Friday, April 27, 2012

Senate Vote To Support Reauthorization of Violence Against Women Bill Puts Conservatives Front and Center

Conservatives Just Don’t Understand Why a Law Protecting Women From Violence is Appropriate Government Policy

The role of government in many situations is clear.  A fundamental role of government indeed the most fundamental role is that it represents collective actions by the citizens of a political entity to protect those citizens against violence.  Given that women are highly vulnerable to violence compared to men, it would seem no one could argue with legislation that affords special protection to women from violent acts.

Of course those expecting such a law to pass are not familiar with Conservatives, who seem to believe that any and all actions of government are wrong.  So while the Senate has just passed a new version of the Violence Against Women law, it did so with some Republican support but against the wishes of Conservatives in the Senate.

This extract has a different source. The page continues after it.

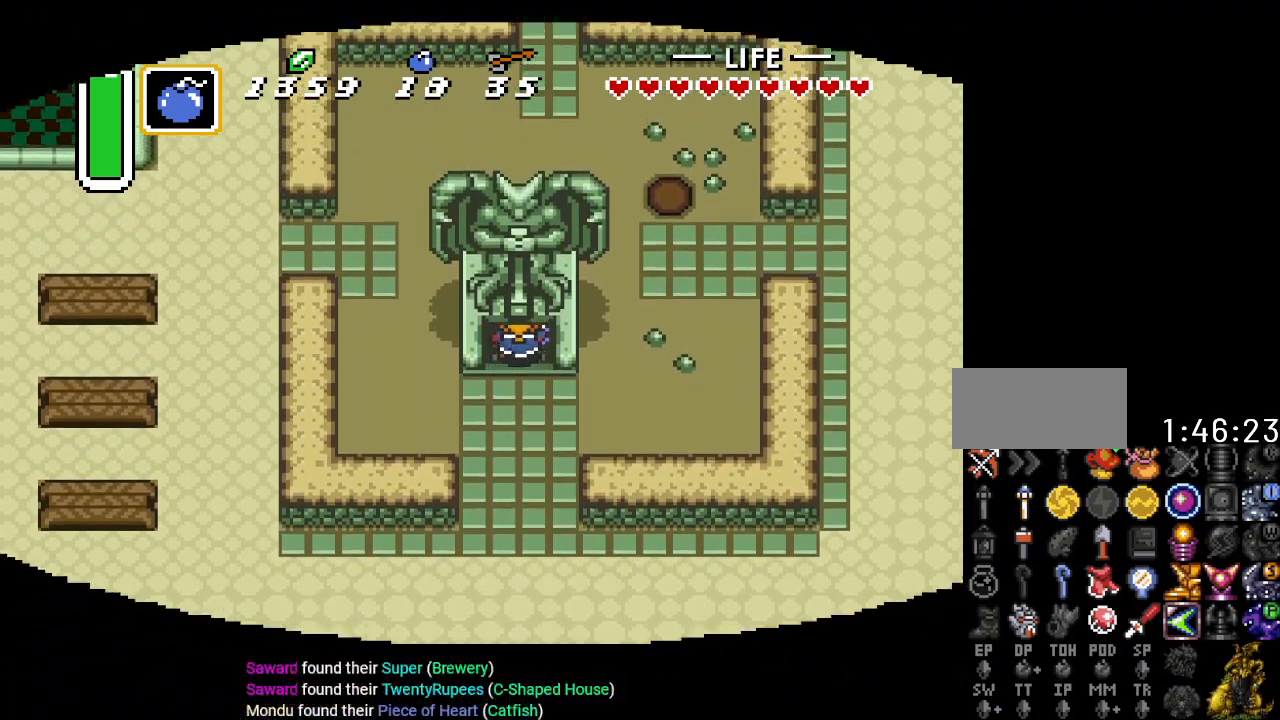
{"buttons": ["DPAD_UP"], "events": []}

The final vote, 68 to 31, including 15 Republicans who voted for reauthorization, belied the partisan maneuvering that preceded Senate action on the bill, which extended landmark legislation first passed in 1994 to give courts and law enforcement new tools to combat domestic violence. The latest version – the third reauthorization since 2000 – followed tradition and was drafted by a Democrat, Senator Patrick J. Leahy of Vermont, and a Republican, Senator Mike Crapo of Idaho.

But it ran into a wall of Republican opposition in the Senate Judiciary Committee, and cleared the committee in February without a Republican vote. Amid partisan clashes over abortion and contraception, some Democrats saw the Violence Against Women Act as the next battle in what they framed as a Republican “war on women.”

Here is what Conservatives object to in the legislation.

House Republican women this week announced they would introduce a version of the violence act when they return from next week’s recess, with a final House vote expected by mid-May.

The House bill is likely to be stripped of three provisions that have incensed some conservatives. One would subject non-American Indian suspects of domestic violence to prosecution before American Indian tribal courts for crimes allegedly committed on reservations. Another would expand the number of temporary visas for victims of domestic violence who are illegal immigrants. The last would expand Violence Against Women Act protections to gay, bisexual or transgender victims of domestic abuse.

The issue with respect to trying defendants in American Indian tribal courts does seem like a reasonable objection, and it does not weaken prosecution or change the nature of the crime.  But notice the other two provisions that Conservatives object to and what they would do.  On the illegal immigration aspect Conservatives would refuse to allow alleged victims the protection of the United States, and sending them back to where they were possibly abused seems like just a cruel action.  As for denying protection to gay, bisexual or transgender victims, obviously the domestic violence those individuals may suffer is for Conservatives punishment for them leading their lives in ways that Conservatives object to.

So at the end of the day Conservatives may allow a version of the bill to become law, the political pressure being too great not to.  But based on their positions on this issue of domestic violence against the most vulnerable of people, no one need ever question their priorities, which is ideology and partisan politics over public safety.